After Atsushi Ogata, the newly appointed head of Honda Motorcycle and Scooter India (HMSI), evinced little interest in entering the electric two-wheeler category, the head of Piaggio India, which manufactures the Vespa and Aprilia range of premium scooters, has joined the chorus.
While Ogata blamed scarcity of charging stations for Honda’s reluctance in entering the electric two-wheeler space in India, the inability to scale up EV component sourcing within India to 100 percent is the reason behind Piaggio’s unwillingness to launch EVs.
The decision comes just a few months after the company showcased the electric version of the Vespa, which it sells in Europe, at the India Auto Expo.
Positive response, but…
Speaking to Moneycontrol Diego Graffi, Chairman and Managing Director, Piaggio Vehicles, said: “We are producing and selling electric two-wheelers mainly under the Vespa brand outside India.
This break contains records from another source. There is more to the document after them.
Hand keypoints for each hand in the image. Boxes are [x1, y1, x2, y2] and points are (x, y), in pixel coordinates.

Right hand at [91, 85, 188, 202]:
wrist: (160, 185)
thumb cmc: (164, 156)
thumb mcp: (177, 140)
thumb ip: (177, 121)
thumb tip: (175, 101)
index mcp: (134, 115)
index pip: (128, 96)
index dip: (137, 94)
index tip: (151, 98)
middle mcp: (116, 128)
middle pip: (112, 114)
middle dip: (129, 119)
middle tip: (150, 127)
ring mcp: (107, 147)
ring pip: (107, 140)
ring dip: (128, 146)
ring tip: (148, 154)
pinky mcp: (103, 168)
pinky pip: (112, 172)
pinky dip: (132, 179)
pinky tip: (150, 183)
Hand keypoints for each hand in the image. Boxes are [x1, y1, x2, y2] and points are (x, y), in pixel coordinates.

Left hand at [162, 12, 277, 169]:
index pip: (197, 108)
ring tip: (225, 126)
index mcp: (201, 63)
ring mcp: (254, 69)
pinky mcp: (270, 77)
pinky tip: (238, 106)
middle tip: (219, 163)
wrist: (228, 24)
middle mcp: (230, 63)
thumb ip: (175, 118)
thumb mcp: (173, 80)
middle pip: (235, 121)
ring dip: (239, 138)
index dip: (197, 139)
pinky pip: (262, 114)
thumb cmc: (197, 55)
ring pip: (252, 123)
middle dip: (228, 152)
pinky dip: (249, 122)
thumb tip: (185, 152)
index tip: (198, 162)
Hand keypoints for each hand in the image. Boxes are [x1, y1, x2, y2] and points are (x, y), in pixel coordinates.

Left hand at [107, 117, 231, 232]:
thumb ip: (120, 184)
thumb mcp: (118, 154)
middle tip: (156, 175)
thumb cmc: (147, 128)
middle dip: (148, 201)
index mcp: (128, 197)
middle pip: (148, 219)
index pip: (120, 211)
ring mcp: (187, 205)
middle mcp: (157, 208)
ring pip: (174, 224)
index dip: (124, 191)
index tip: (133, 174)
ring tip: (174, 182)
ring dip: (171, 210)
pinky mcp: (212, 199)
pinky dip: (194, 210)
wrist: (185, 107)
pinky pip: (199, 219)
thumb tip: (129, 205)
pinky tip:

We felt quite positive about the response we received from dealers and customers for the electric Vespa showcased at the Auto Expo.”
Piaggio believes that there is a natural restriction on the level of localisation a company can manage for electric vehicles in India, and this is preventing it from launching any electric two-wheelers here.
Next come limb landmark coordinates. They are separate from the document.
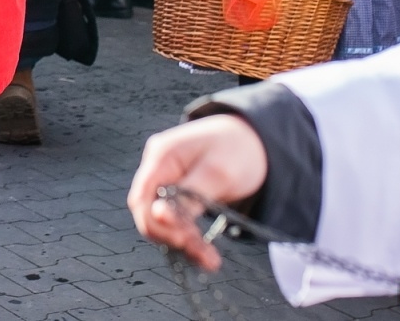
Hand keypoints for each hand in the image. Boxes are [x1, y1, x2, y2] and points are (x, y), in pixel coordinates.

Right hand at [127, 115, 267, 269]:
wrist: (258, 141)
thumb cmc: (238, 149)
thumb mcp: (218, 173)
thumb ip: (187, 195)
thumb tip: (158, 216)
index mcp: (162, 155)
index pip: (142, 197)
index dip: (156, 224)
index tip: (184, 241)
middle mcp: (157, 168)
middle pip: (148, 212)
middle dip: (172, 237)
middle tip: (204, 256)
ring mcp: (166, 180)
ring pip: (161, 221)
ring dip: (182, 242)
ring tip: (210, 259)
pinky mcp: (178, 194)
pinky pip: (175, 220)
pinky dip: (188, 238)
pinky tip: (205, 252)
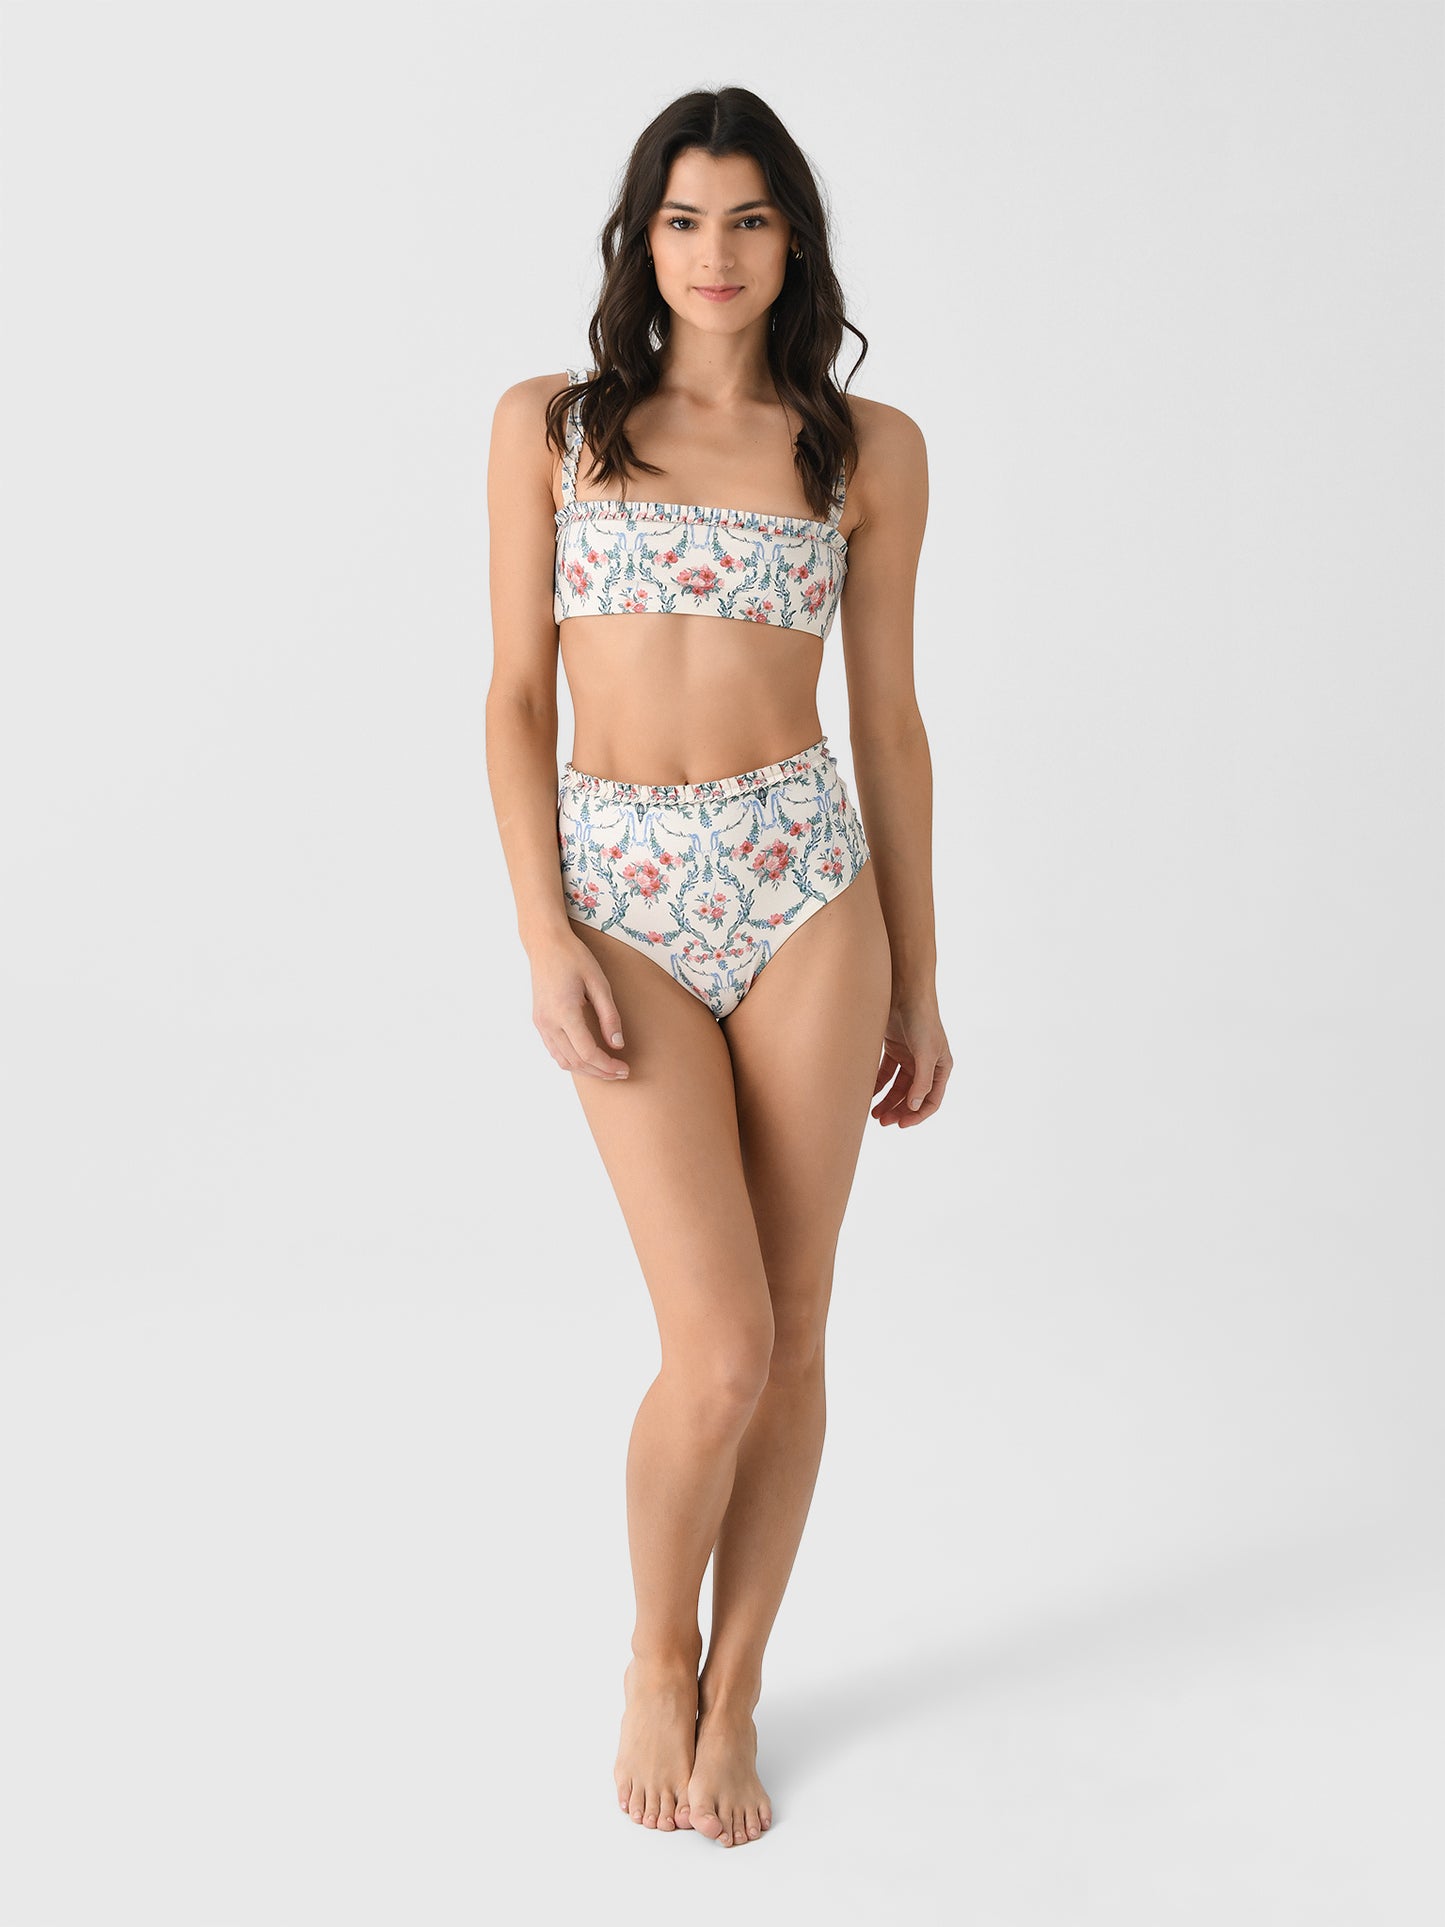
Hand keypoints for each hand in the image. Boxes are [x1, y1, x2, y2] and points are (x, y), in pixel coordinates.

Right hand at [529, 930, 629, 1079]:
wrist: (545, 944)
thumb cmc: (574, 958)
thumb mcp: (599, 983)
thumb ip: (609, 1015)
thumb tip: (618, 1044)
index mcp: (565, 1012)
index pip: (587, 1053)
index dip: (608, 1066)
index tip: (625, 1068)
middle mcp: (548, 1022)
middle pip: (575, 1062)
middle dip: (600, 1072)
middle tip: (621, 1073)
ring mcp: (541, 1023)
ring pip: (563, 1061)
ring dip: (586, 1070)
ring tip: (607, 1070)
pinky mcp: (539, 1021)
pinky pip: (554, 1051)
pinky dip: (572, 1061)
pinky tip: (588, 1059)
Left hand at [871, 995, 950, 1126]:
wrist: (905, 990)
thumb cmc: (921, 1020)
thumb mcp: (925, 1053)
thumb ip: (921, 1082)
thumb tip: (913, 1107)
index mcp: (940, 1067)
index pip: (931, 1100)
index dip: (917, 1115)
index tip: (901, 1125)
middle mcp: (926, 1064)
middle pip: (911, 1096)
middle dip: (898, 1110)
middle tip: (882, 1121)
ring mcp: (909, 1056)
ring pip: (897, 1087)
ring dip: (887, 1100)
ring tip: (873, 1113)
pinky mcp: (894, 1048)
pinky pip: (885, 1073)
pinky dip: (877, 1084)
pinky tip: (867, 1093)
“The constraint is that the level of localisation for electric two-wheelers in India, at least in the scooter space at the moment, is not affordable for our kind of product proposition. Mainly considering the fact that most of the powertrain is still not available in India but has to be imported from China or other parts of the world,” Graffi added.
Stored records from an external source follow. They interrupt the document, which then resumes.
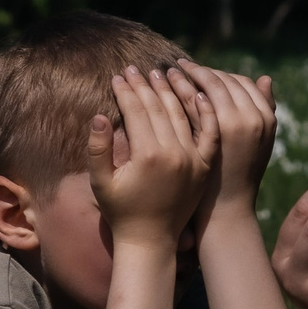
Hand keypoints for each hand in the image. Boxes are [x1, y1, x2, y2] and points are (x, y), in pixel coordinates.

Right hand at [85, 67, 213, 247]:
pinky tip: (198, 94)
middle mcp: (174, 154)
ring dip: (174, 90)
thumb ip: (98, 149)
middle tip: (137, 68)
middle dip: (146, 86)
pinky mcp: (205, 166)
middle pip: (160, 108)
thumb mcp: (101, 182)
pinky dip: (205, 112)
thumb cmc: (121, 211)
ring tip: (162, 73)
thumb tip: (99, 116)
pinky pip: (209, 133)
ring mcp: (193, 160)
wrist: (151, 240)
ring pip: (184, 114)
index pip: (137, 112)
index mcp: (147, 156)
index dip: (126, 91)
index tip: (119, 75)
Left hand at [166, 61, 279, 224]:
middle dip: (201, 71)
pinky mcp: (203, 137)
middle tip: (182, 65)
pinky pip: (190, 104)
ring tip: (169, 71)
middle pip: (222, 81)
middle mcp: (249, 119)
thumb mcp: (259, 141)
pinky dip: (177, 92)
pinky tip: (164, 90)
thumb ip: (262, 110)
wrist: (225, 209)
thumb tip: (265, 78)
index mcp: (264, 118)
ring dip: (186, 76)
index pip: (242, 83)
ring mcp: (227, 127)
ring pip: (205, 87)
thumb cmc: (239, 173)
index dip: (222, 74)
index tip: (204, 71)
The electric version of the Vespa is called Vespa Elettrica and is sold mainly in Europe. It has a charging time of four hours and a ride range of 100 km. A 4kW motor powers the Vespa to a top speed of 70 km per hour.
The e-Vespa’s specifications are almost the same as the electric Bajaj Chetak, which was launched in January. In fact, both the e-scooters have the same design and styling theme as both are of the same lineage. The Chetak of the 1970s borrowed design and styling from the Vespa following a partnership between Bajaj Auto and Piaggio.
Heavy reliance on China
Though an electric vehicle has far fewer moving parts than petrol- or diesel-powered vehicles, many of the parts related to the battery or the motor are imported, mainly from China.
In fact, Pune-based Bajaj Auto suffered a complete halt in the supply of such parts for the Chetak since its component supplier was importing them from Wuhan, the Chinese city that was the origin of the Covid-19 virus. All lithium-ion batteries fuelling electric vehicles in India are imported from China.
“We are investigating the possibility to have full localisation of the powertrain that we have designed for the European model here in India for the Vespa. Whenever we see the level of cost for this kind of initiative becoming affordable, at that point we will come with a product in that range,” added Graffi.
Piaggio has launched electric passenger three-wheelers in India and in the coming months, will launch electric cargo three-wheelers with fixed and swappable battery technology.